Her one continuing sorrow was her failure to bear a child of her own. Reuben said it didn’t matter – he said she was enough for him and what with Jabez, and the Fysher brood always in and out, he didn’t want for youthful company. But Jess brooded on it for years. She was barren and for both her and Reuben, whatever he said to cheer her, that was a sadness.
Still, they had Jabez, whom they both loved like a son. He grew into a fine young man, with dark curly hair like Lily’s, and vivid blue eyes, and an easy charming way that was part Lily and part Richard Fyncham. His tall, rangy frame was all Fyncham. But his name was Henefer and as far as he knew Matty Henefer had been his father. No one in Lynn, other than Jess and Reuben, knew the truth.
Nor did it seem that Sir Richard Fyncham cared. Never in all that time did he enquire after his motherless natural son, though he continued to devote himself to spoiling his daughter.
News of Hewinghall came from Miss Peartree, with whom they kept in touch. The old lady remained at Park Lodge, with Dolly Upton to look after her even after Dolly married Bob Gooden, Rudd’s apprentice; he moved into the lodge, too, and continued keepering.
Miss Peartree wrote that Sir Richard was so anxious to protect Bella he had attempted to prevent her marrying, but when Bella turned twenty-one she defied him and became Mrs Gerald Stroud. But she was never strong.

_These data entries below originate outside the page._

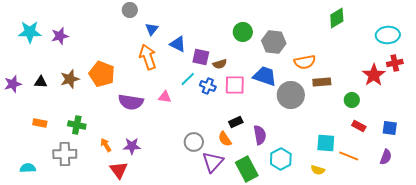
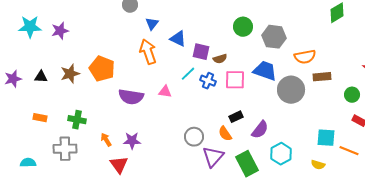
purple semicircle: (260, 135) -> (260, 130), turned 48

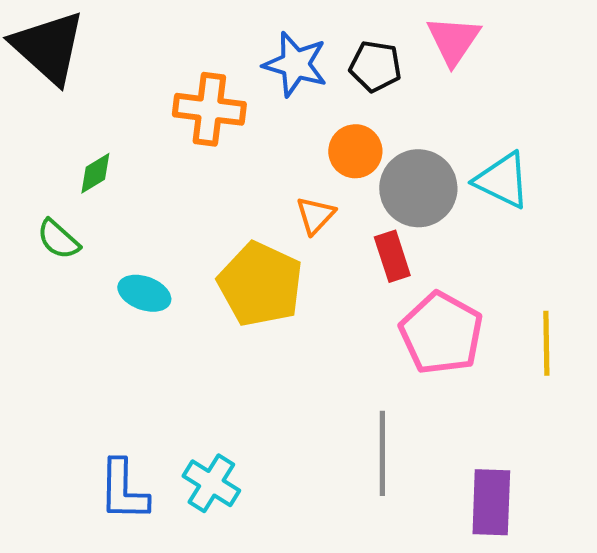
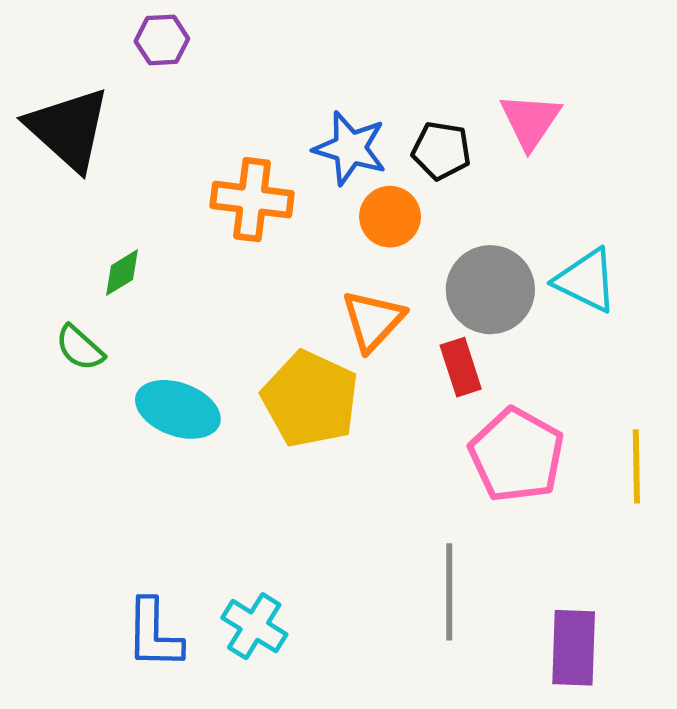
orange circle: (355, 151) -> (390, 217), moved
orange triangle: (315, 215) -> (373, 320), size x1.4
cyan ellipse: (144, 293) -> (178, 409), size x1.4

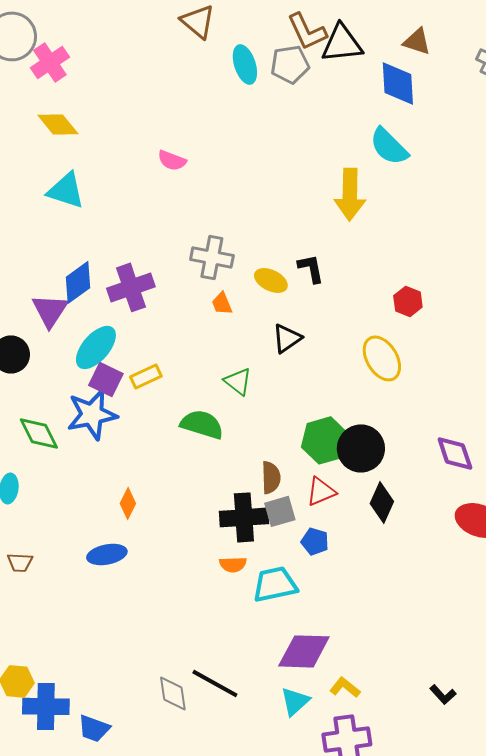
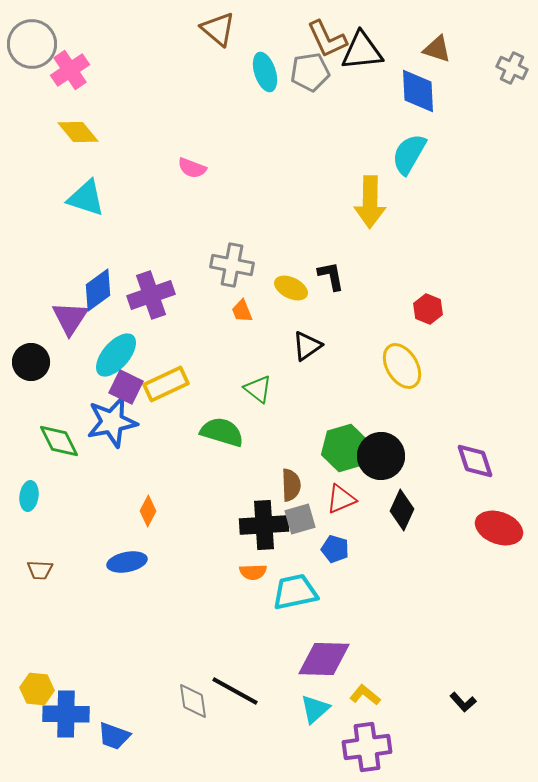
cyan semicircle: (389, 146) -> (409, 154), turned 75
yellow rectangle: (146, 376) -> (166, 384), size x1.4

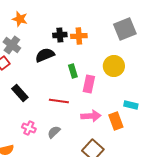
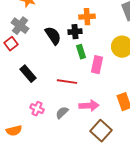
black cross: (60, 35) -> (75, 32), moved
black semicircle: (45, 55) -> (53, 36), turned 78
pink arrow: (91, 116) -> (89, 106), moved

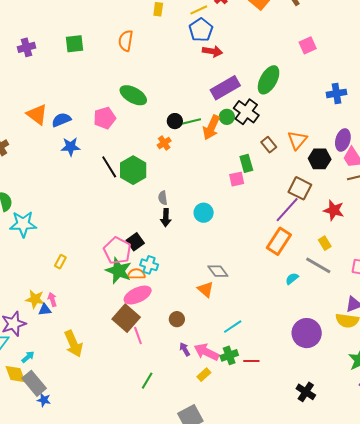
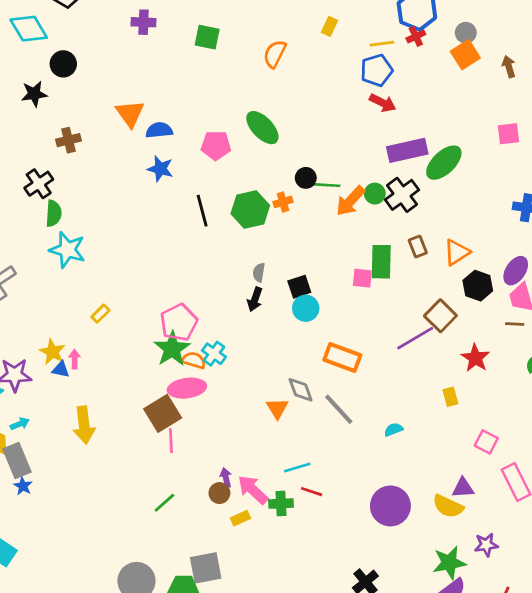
purple rectangle: (225, 88) -> (407, 150), moved
green rectangle: (246, 163) -> (381, 262), size x1.4
green hexagon: (133, 170) -> (250, 209), moved
orange rectangle: (279, 241) -> (342, 358), moved, turned 60
black square: (135, 242) -> (299, 287), moved
gray line: (318, 265) -> (339, 409), moved
brown circle: (177, 319) -> (219, 493), moved
red line: (251, 361) -> (312, 492), moved

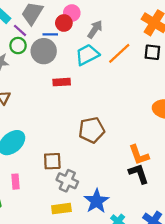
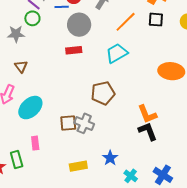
gray circle: (44, 51) -> (79, 25), moved
cyan trapezoid: (87, 55) -> (117, 53), moved
gray cross: (67, 181) -> (84, 123), moved
blue star: (97, 201) -> (110, 158), size x0.7

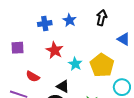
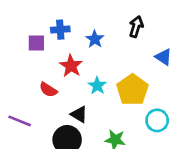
blue star: (70, 20) -> (95, 39), moved
purple square: (18, 48) -> (36, 43), moved
red semicircle: (33, 76) -> (48, 90), moved

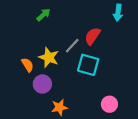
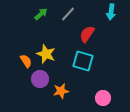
gray line: (72, 46) -> (68, 14), moved
orange star: (59, 107) -> (61, 91), moved

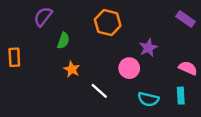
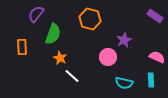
green semicircle: (63, 41) -> (53, 34), size x1.5
orange rectangle: (14, 57) -> (22, 47), moved
white line: (99, 91) -> (72, 76), moved

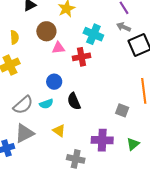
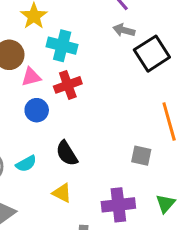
cyan cross: (93, 34) -> (62, 46), moved
blue circle: (54, 82) -> (37, 110), moved
yellow triangle: (59, 131) -> (62, 193), moved

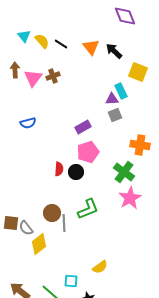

The following year, just as war broke out, she died giving birth to her son, Hammond Fyncham Stroud. Sir Richard was desolated.
When the Great War began, Jabez Henefer was twenty. He volunteered at once, much to the despair of his adoptive parents. Jess and Rudd spent three years in daily terror of hearing black news and finally it came, in December 1917: Jabez had been wounded and was gravely ill with septicaemia. The generals sent home a thin, sickly skeleton over whom Jess wept many tears, but Jabez was strong; he fought back to health and while he was on leave, he married his cousin, Fanny Fysher’s daughter Bessy. Then, in April 1918, newly promoted to Corporal, he went back to the front, proud and laughing, telling his family that he’d faced his fate and beaten it – the war wouldn’t get him.